You wouldn't know it by reading my emails, but writing about myself is way out of my comfort zone. However, I've done my life one way, and at least as far as my health is concerned, it didn't work. As Genevieve told me shortly after my cancer diagnosis, and many times since, "you need to change your vibration to get a different outcome."

So that is what I am doing. Reaching out and telling you about cancer, and about private moments with my wife, and about our fears and our victories. It's as uncomfortable, and at the same time it is as uplifting, as anything I've done in my life. And I do it because I know Genevieve is right. If I'm going to live, it will not be possible by myself. Your support is what is pulling me through this. The near-miracle of genetic therapy that is only possible for a small percentage of lung cancer patients passed me by. To then to be one of the rare people for whom there was a completely random reason to re-test, and then to be found eligible, is as close to a miracle as we could hope for! All of your positive energy and prayers must be part of this!

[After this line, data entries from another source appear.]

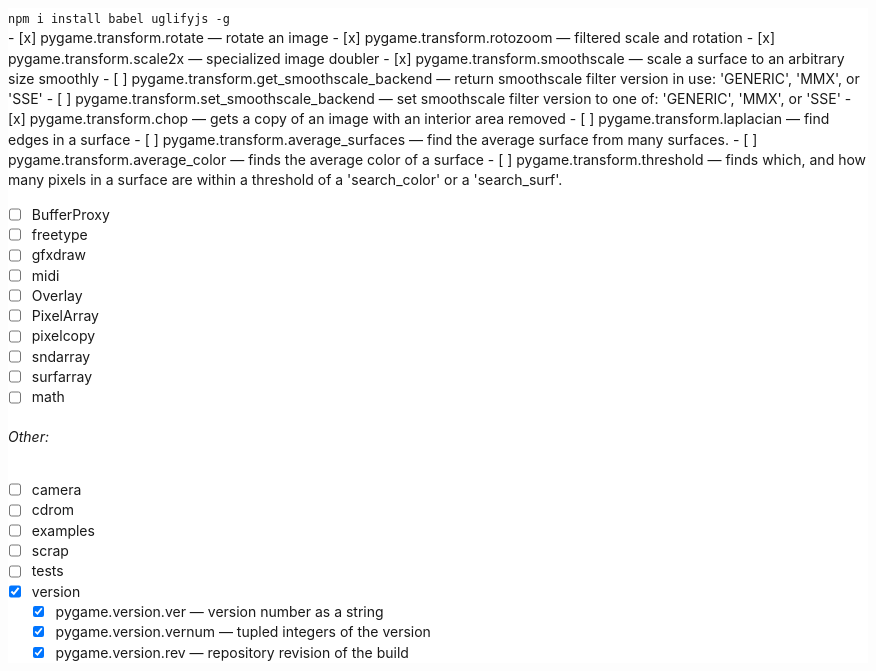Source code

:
 ```npm i install babel uglifyjs -g```  
    - [x] pygame.transform.rotate	—	rotate an image
    - [x] pygame.transform.rotozoom	—	filtered scale and rotation
    - [x] pygame.transform.scale2x	—	specialized image doubler
    - [x] pygame.transform.smoothscale	—	scale a surface to an arbitrary size smoothly
    - [ ] pygame.transform.get_smoothscale_backend	—	return smoothscale filter version in use: 'GENERIC', 'MMX', or 'SSE'
    - [ ] pygame.transform.set_smoothscale_backend	—	set smoothscale filter version to one of: 'GENERIC', 'MMX', or 'SSE'
    - [x] pygame.transform.chop	—	gets a copy of an image with an interior area removed
    - [ ] pygame.transform.laplacian	—	find edges in a surface
    - [ ] pygame.transform.average_surfaces	—	find the average surface from many surfaces.
    - [ ] pygame.transform.average_color	—	finds the average color of a surface
    - [ ] pygame.transform.threshold	—	finds which, and how many pixels in a surface are within a threshold of a 'search_color' or a 'search_surf'.
- [ ] BufferProxy
- [ ] freetype
- [ ] gfxdraw
- [ ] midi
- [ ] Overlay
- [ ] PixelArray
- [ ] pixelcopy
- [ ] sndarray
- [ ] surfarray
- [ ] math

###### Other:
- [ ] camera
- [ ] cdrom
- [ ] examples
- [ ] scrap
- [ ] tests
- [x] version
    - [x] pygame.version.ver	—	version number as a string
    - [x] pygame.version.vernum	—	tupled integers of the version
    - [x] pygame.version.rev	—	repository revision of the build

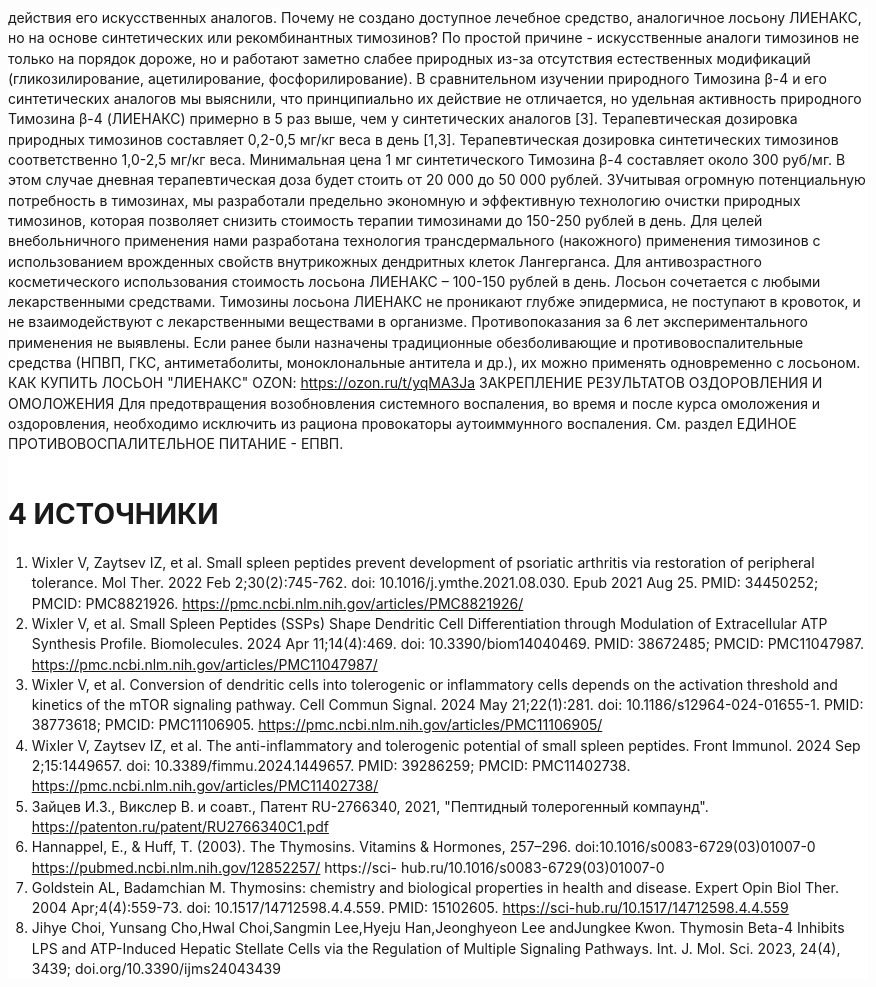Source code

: действия его искусственных аналогов. Почему не создано доступное лечебное средство,
аналогичное лосьону ЛИЕНАКС, но на основе синтетических или рекомбинантных тимозинов? По
простой причине - искусственные аналоги тимозинов не только на порядок дороже, но и работают
заметно слабее природных из-за отсутствия естественных модификаций (гликозилирование,
ацетилирование, фосфорилирование). В сравнительном изучении природного Тимозина β-4 и его
синтетических аналогов мы выяснили, что принципиально их действие не отличается, но
удельная активность природного Тимозина β-4 (ЛИЕНАКС) примерно в 5 раз выше, чем у
синтетических аналогов [3].
Терапевтическая дозировка природных тимозинов составляет 0,2-0,5 мг/кг веса в день [1,3].
Терапевтическая дозировка синтетических тимозинов соответственно 1,0-2,5 мг/кг веса.
Минимальная цена 1 мг синтетического Тимозина β-4 составляет около 300 руб/мг. В этом случае
дневная терапевтическая доза будет стоить от 20 000 до 50 000 рублей.
3Учитывая огромную потенциальную потребность в тимозинах, мы разработали предельно
экономную и эффективную технологию очистки природных тимозинов, которая позволяет
снизить стоимость терапии тимозинами до 150-250 рублей в день. Для целей внебольничного
применения нами разработана технология трансдермального (накожного) применения тимозинов
с использованием врожденных свойств внутрикожных дендритных клеток Лангерганса.
Для антивозрастного косметического использования стоимость лосьона ЛИЕНАКС – 100-150
рублей в день.
Лосьон сочетается с любыми лекарственными средствами. Тимозины лосьона ЛИЕНАКС не
проникают глубже эпидермиса, не поступают в кровоток, и не взаимодействуют с
лекарственными веществами в организме. Противопоказания за 6 лет экспериментального
применения не выявлены. Если ранее были назначены традиционные обезболивающие и
противовоспалительные средства (НПВП, ГКС, антиметаболиты, моноклональные антитела и
др.), их можно применять одновременно с лосьоном.
КАК КУПИТЬ ЛОСЬОН "ЛИЕНАКС"
OZON: https://ozon.ru/t/yqMA3Ja
ЗАКРЕПЛЕНИЕ РЕЗУЛЬТАТОВ ОЗДОРОВЛЕНИЯ И ОМОЛОЖЕНИЯ
Для предотвращения возобновления системного воспаления, во время и после курса омоложения
и оздоровления, необходимо исключить из рациона провокаторы аутоиммунного воспаления.
См. раздел ЕДИНОЕ ПРОТИВОВОСПАЛИТЕЛЬНОЕ ПИТАНИЕ - ЕПВП.

# 4 ИСТОЧНИКИ
1. Wixler V, Zaytsev IZ, et al. Small spleen peptides prevent development of psoriatic arthritis via
restoration of peripheral tolerance. Mol Ther. 2022 Feb 2;30(2):745-762. doi:
10.1016/j.ymthe.2021.08.030. Epub 2021 Aug 25. PMID: 34450252; PMCID: PMC8821926.
https://pmc.ncbi.nlm.nih.gov/articles/PMC8821926/
2. Wixler V, et al. Small Spleen Peptides (SSPs) Shape Dendritic Cell Differentiation through
Modulation of Extracellular ATP Synthesis Profile. Biomolecules. 2024 Apr 11;14(4):469. doi:
10.3390/biom14040469. PMID: 38672485; PMCID: PMC11047987.
https://pmc.ncbi.nlm.nih.gov/articles/PMC11047987/
3. Wixler V, et al. Conversion of dendritic cells into tolerogenic or inflammatory cells depends on the
activation threshold and kinetics of the mTOR signaling pathway. Cell Commun Signal. 2024 May
21;22(1):281. doi: 10.1186/s12964-024-01655-1. PMID: 38773618; PMCID: PMC11106905.
https://pmc.ncbi.nlm.nih.gov/articles/PMC11106905/
4. Wixler V, Zaytsev IZ, et al. The anti-inflammatory and tolerogenic potential of small spleen
peptides. Front Immunol. 2024 Sep 2;15:1449657. doi: 10.3389/fimmu.2024.1449657. PMID: 39286259;
PMCID: PMC11402738. https://pmc.ncbi.nlm.nih.gov/articles/PMC11402738/
5. Зайцев И.З., Викслер В. и соавт., Патент RU-2766340, 2021, "Пептидный толерогенный
компаунд". https://patenton.ru/patent/RU2766340C1.pdf
6. Hannappel, E., & Huff, T. (2003). The Thymosins. Vitamins & Hormones, 257–296.
doi:10.1016/s0083-6729(03)01007-0 https://pubmed.ncbi.nlm.nih.gov/12852257/ https://sci-
hub.ru/10.1016/s0083-6729(03)01007-0
7. Goldstein AL, Badamchian M. Thymosins: chemistry and biological properties in health and disease.
Expert Opin Biol Ther. 2004 Apr;4(4):559-73. doi: 10.1517/14712598.4.4.559. PMID: 15102605.
https://sci-hub.ru/10.1517/14712598.4.4.559
8. Jihye Choi, Yunsang Cho,Hwal Choi,Sangmin Lee,Hyeju Han,Jeonghyeon Lee andJungkee Kwon.
Thymosin Beta-4 Inhibits LPS and ATP-Induced Hepatic Stellate Cells via the Regulation of Multiple
Signaling Pathways. Int. J. Mol. Sci. 2023, 24(4), 3439; doi.org/10.3390/ijms24043439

The positives like this and the healing happen in lots of ways, every day. I am daring to allow my heart to be more open, and you are offering support that I could not have accepted before. I'm finding it in little ways, like stopping to talk with the cashier at Home Depot about recycling. Before I left the store, he reaches out to shake my hand. I'm not used to this kind of response! People on the street are smiling at me more often, and I realize it is because I am smiling at them.

Your emails and cards and phone calls and food have all been a huge boost, and I know that wouldn't be possible if I had not let you know what I needed. Thank you so much for allowing me to put myself out to you in this way.

My stepmother Linda read the email where I said that it takes a whole village to shrink a tumor. I came over to visit one day, and she had me close my eyes while she slipped a wristband on my arm that said "It Takes A Village" on one side, and "Dann Wonser" on the other. She had two bags of these wristbands made up, and gave them out to family and friends. It was one of the sweetest, most thoughtful things anyone has ever done for me. She had me in tears.

So what I am learning, and which I hope you can learn for yourselves without waiting for a cancer in your lives, is that an open heart brings love in more ways than we can imagine. I hope you will reach out for your own benefit, as you have already been doing for mine. It keeps paying off in ways we can hardly imagine.